Corticotrophin-releasing factor (CRF) is important in regulating behavioral and physiological responses to stressors. We sought to specifically understand the role of CRF neuron regulation in fear and stress responses by utilizing transgenic mice lacking NMDA-mediated excitation within CRF neurons.
In experiment 1 we fear conditioned mice by pairing an auditory tone with an aversive foot shock. One day later we measured fear responses and extinction to the tone in the absence of shock. Wildtype males and all females exhibited normal extinction, whereas knockout males showed enhanced fear expression and impaired fear extinction .

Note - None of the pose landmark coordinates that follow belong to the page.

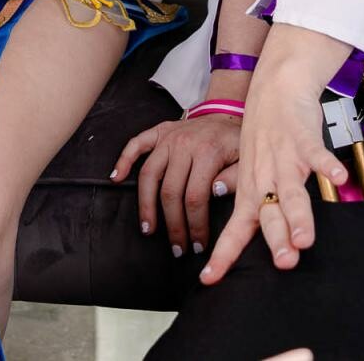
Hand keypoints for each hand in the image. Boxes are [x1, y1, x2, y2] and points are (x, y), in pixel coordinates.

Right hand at [112, 113, 240, 257]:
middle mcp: (184, 144)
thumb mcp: (247, 161)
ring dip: (146, 205)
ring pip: (149, 174)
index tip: (197, 245)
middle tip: (177, 248)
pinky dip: (124, 160)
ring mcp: (169, 137)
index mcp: (209, 152)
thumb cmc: (237, 144)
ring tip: (149, 229)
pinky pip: (136, 143)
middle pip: (170, 191)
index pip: (196, 196)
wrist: (228, 114)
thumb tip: (215, 193)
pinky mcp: (159, 132)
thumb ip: (236, 179)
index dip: (195, 225)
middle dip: (173, 225)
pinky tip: (117, 178)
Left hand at [199, 27, 351, 284]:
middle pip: (269, 214)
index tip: (208, 279)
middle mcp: (265, 178)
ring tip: (305, 239)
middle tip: (284, 264)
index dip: (223, 255)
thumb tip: (244, 236)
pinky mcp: (303, 138)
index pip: (235, 230)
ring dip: (298, 215)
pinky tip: (338, 179)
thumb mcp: (251, 172)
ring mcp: (284, 158)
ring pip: (291, 191)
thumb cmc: (265, 137)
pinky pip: (316, 154)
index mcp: (250, 190)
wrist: (275, 88)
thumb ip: (253, 203)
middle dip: (277, 239)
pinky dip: (326, 165)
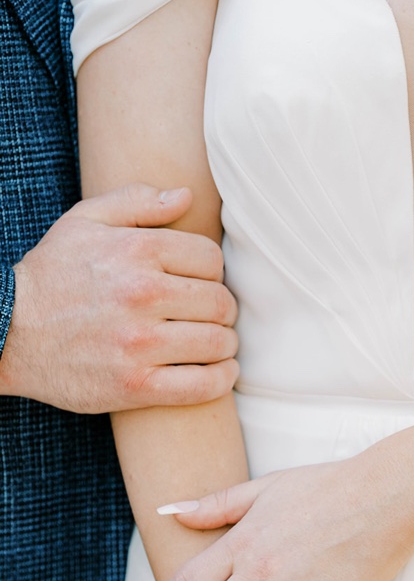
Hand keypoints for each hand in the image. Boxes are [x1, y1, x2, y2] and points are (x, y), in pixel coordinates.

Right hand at [0, 183, 237, 412]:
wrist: (3, 332)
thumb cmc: (51, 275)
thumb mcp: (83, 223)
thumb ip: (136, 202)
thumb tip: (186, 196)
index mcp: (136, 251)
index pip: (212, 260)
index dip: (211, 273)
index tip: (198, 284)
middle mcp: (141, 294)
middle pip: (221, 303)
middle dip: (221, 310)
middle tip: (208, 317)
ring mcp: (139, 344)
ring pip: (218, 343)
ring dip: (224, 345)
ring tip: (212, 344)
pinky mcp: (136, 385)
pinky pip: (204, 384)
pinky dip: (220, 379)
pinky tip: (217, 372)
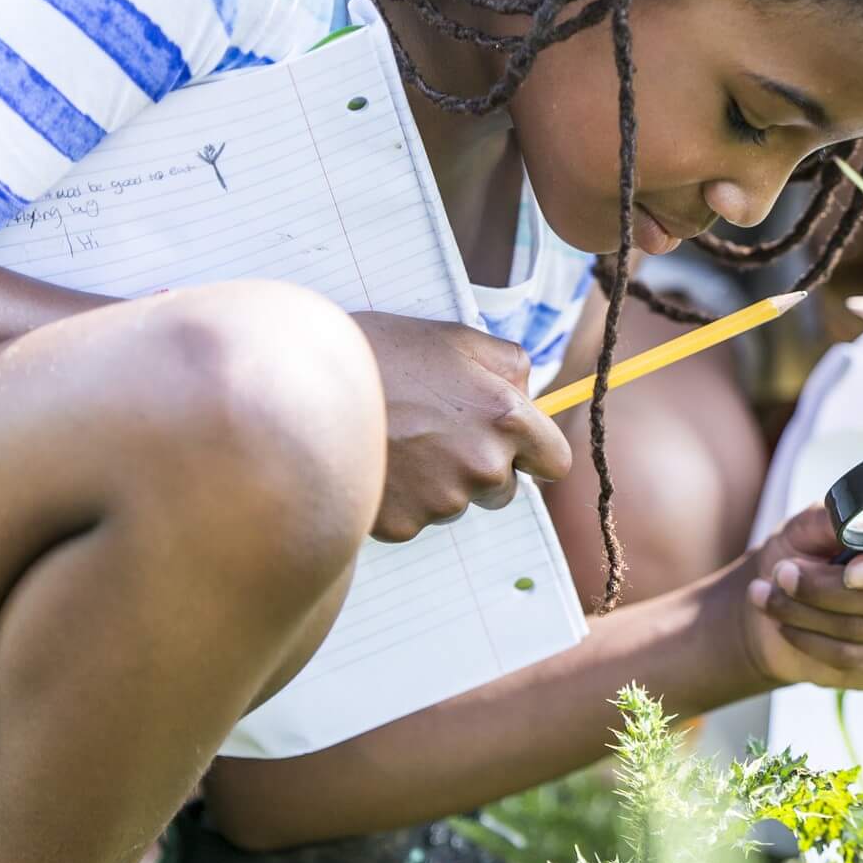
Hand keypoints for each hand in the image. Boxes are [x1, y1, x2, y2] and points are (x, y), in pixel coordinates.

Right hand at [351, 311, 572, 541]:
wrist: (306, 387)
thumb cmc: (381, 354)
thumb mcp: (455, 338)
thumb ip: (509, 364)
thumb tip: (529, 392)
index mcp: (506, 419)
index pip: (556, 462)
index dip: (534, 453)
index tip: (515, 446)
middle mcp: (484, 466)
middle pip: (504, 488)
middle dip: (481, 467)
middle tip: (436, 433)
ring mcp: (443, 501)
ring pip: (456, 502)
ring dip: (438, 481)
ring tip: (397, 441)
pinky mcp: (404, 524)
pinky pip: (415, 518)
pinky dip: (400, 497)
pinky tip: (377, 463)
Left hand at [728, 505, 862, 691]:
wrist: (787, 602)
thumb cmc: (807, 552)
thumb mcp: (812, 525)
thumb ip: (835, 518)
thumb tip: (850, 522)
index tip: (849, 572)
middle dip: (827, 590)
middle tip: (781, 574)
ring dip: (807, 615)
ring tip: (766, 596)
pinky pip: (854, 662)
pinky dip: (811, 643)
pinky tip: (787, 626)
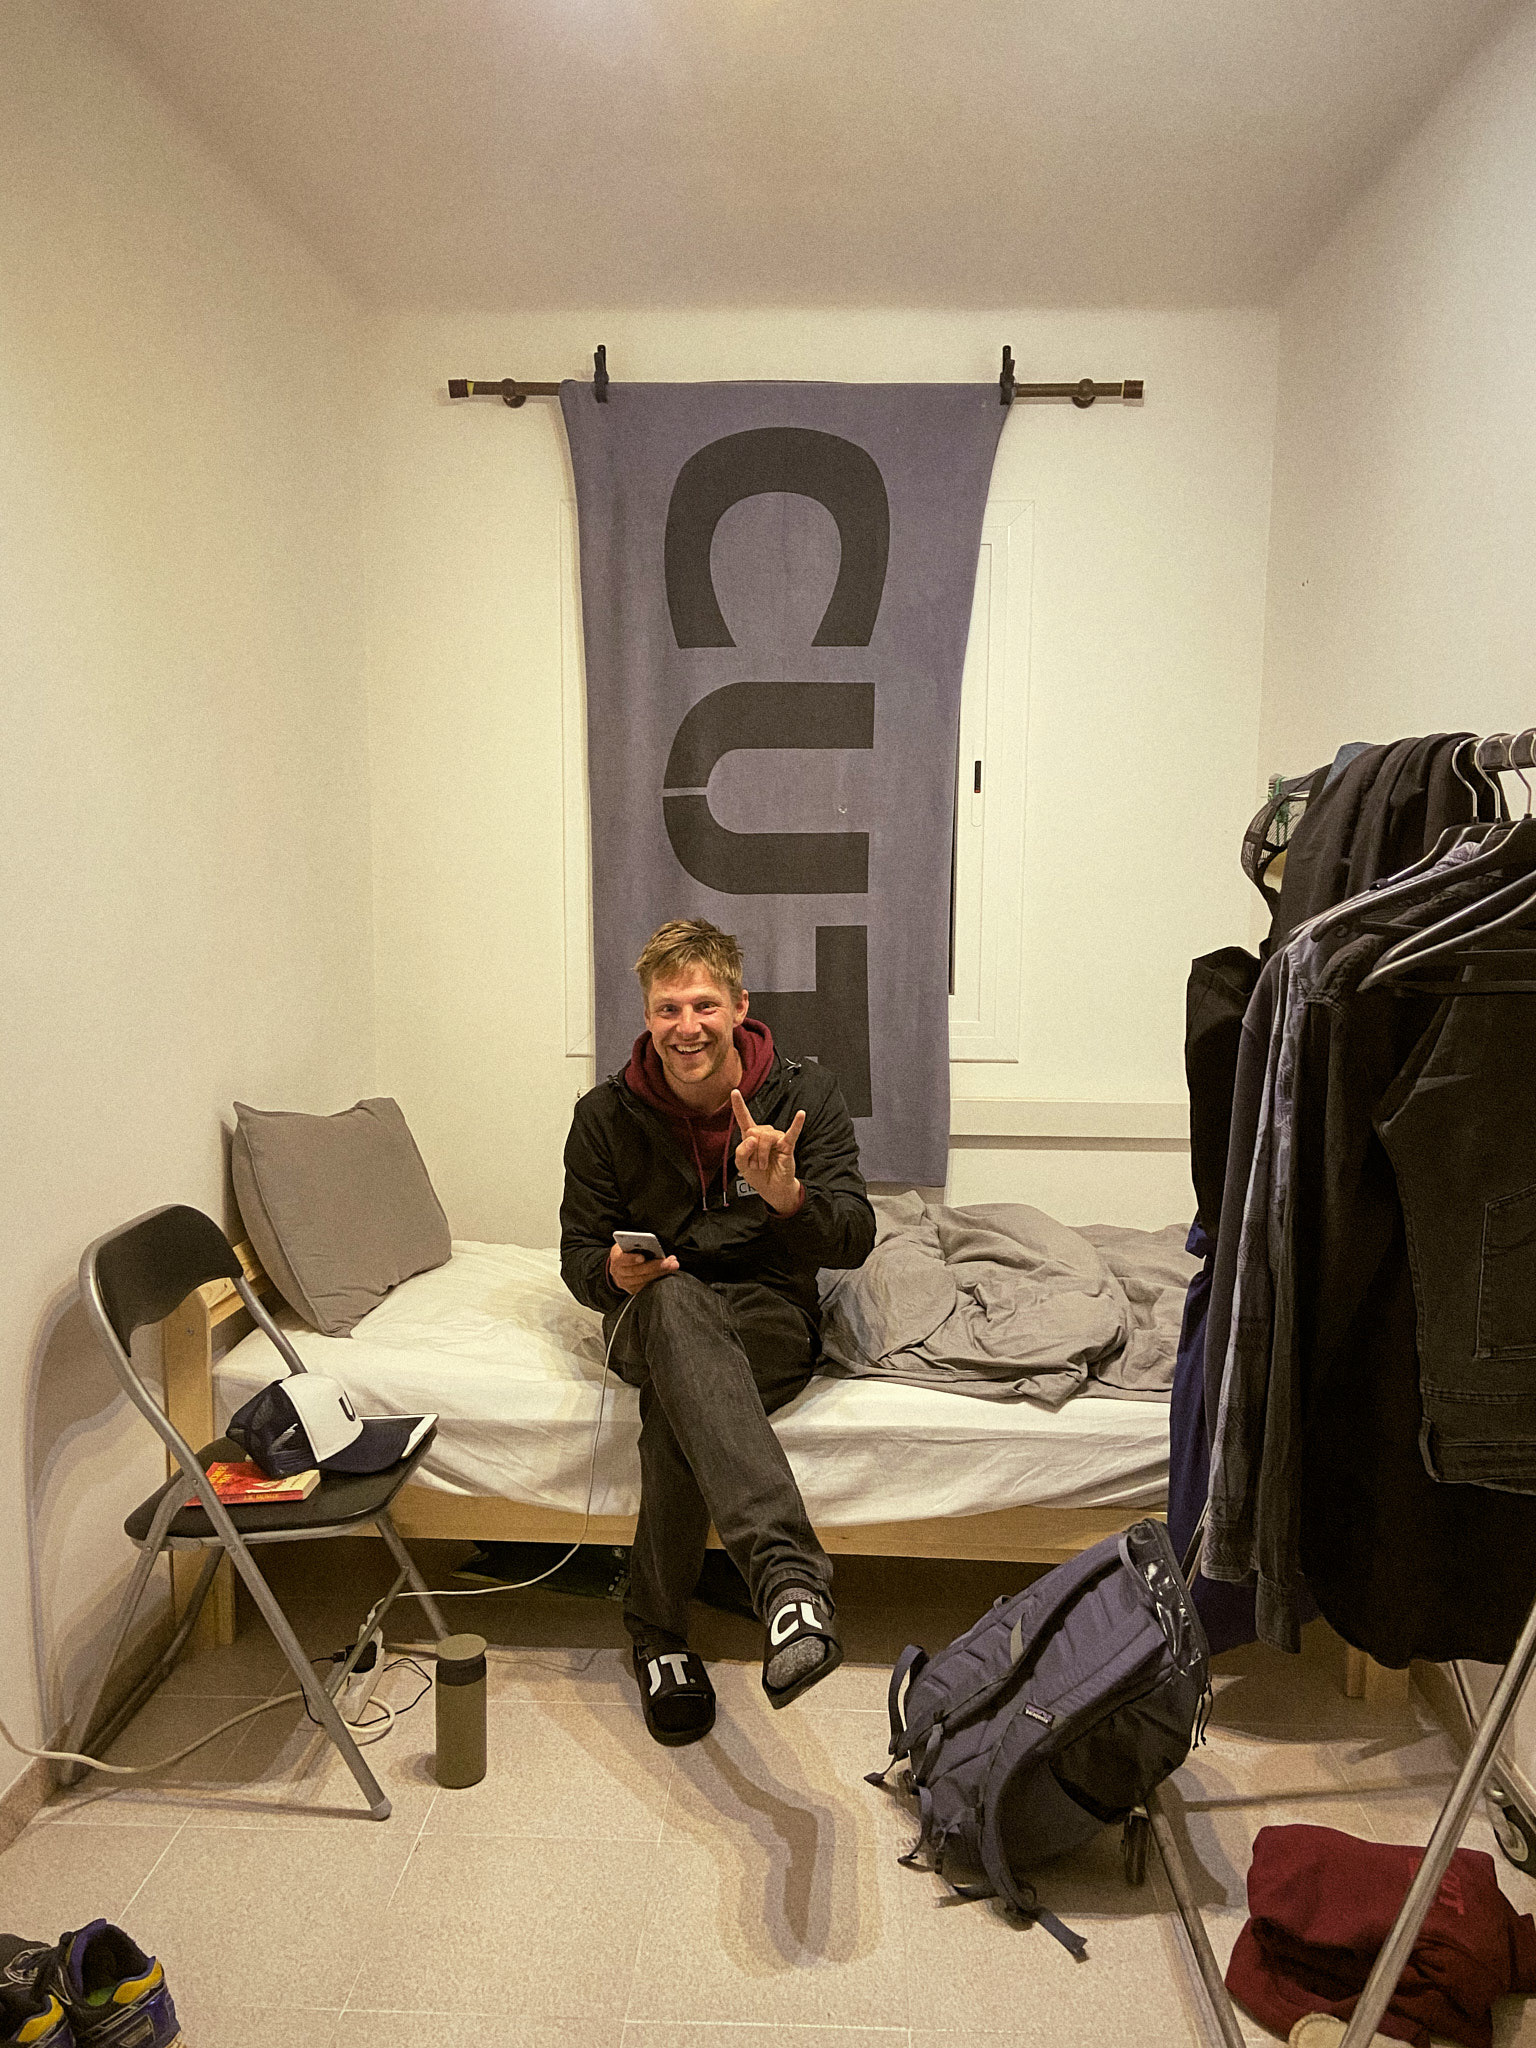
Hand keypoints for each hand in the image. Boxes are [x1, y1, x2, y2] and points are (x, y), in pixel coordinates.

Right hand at [607, 1245, 678, 1295]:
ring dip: (660, 1271)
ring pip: (643, 1279)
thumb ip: (637, 1246)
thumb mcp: (629, 1245)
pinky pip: (647, 1285)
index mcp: (616, 1257)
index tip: (642, 1257)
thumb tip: (654, 1246)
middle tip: (670, 1262)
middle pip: (636, 1271)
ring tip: (673, 1265)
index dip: (631, 1259)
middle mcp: (618, 1272)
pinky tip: (668, 1271)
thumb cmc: (628, 1251)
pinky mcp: (632, 1289)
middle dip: (654, 1266)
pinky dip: (658, 1277)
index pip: (621, 1259)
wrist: (620, 1267)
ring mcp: (624, 1282)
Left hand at [730, 1089, 805, 1215]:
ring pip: (764, 1138)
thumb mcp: (741, 1165)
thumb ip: (741, 1151)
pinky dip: (796, 1124)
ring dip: (761, 1157)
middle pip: (752, 1133)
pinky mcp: (788, 1145)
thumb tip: (752, 1138)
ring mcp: (777, 1139)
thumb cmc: (758, 1176)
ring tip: (763, 1165)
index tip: (734, 1092)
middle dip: (751, 1153)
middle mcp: (764, 1134)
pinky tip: (801, 1114)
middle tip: (755, 1164)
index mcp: (751, 1137)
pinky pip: (792, 1133)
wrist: (772, 1189)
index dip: (739, 1105)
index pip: (744, 1118)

In experiment 2 we examined naïve social interaction by measuring the amount of time experimental mice spent interacting with novel target mice versus unoccupied chambers. Knockout males displayed increased sociability compared to wildtype males, whereas females showed no significant genotype effect.
Finally, in experiment 3 we tested the socialization behavior of male mice after defeat stress. Defeats occurred 4 times per day for two consecutive days (8 total defeats), and involved placing an experimental mouse in the home cage of an aggressor mouse that naturally defends its territory. Twenty-four hours after the last defeat, social interaction testing indicated that knockout males susceptible to defeats exhibited enhanced social withdrawal compared to wildtypes.
Together, these experiments revealed differences in fear expression, sociability, and stress responsiveness in a genotype-specific manner in males, but not in females. These findings indicate that within CRF neurons, NMDA receptor signaling plays an essential role in inhibiting risk-related behaviors in a sex-specific manner.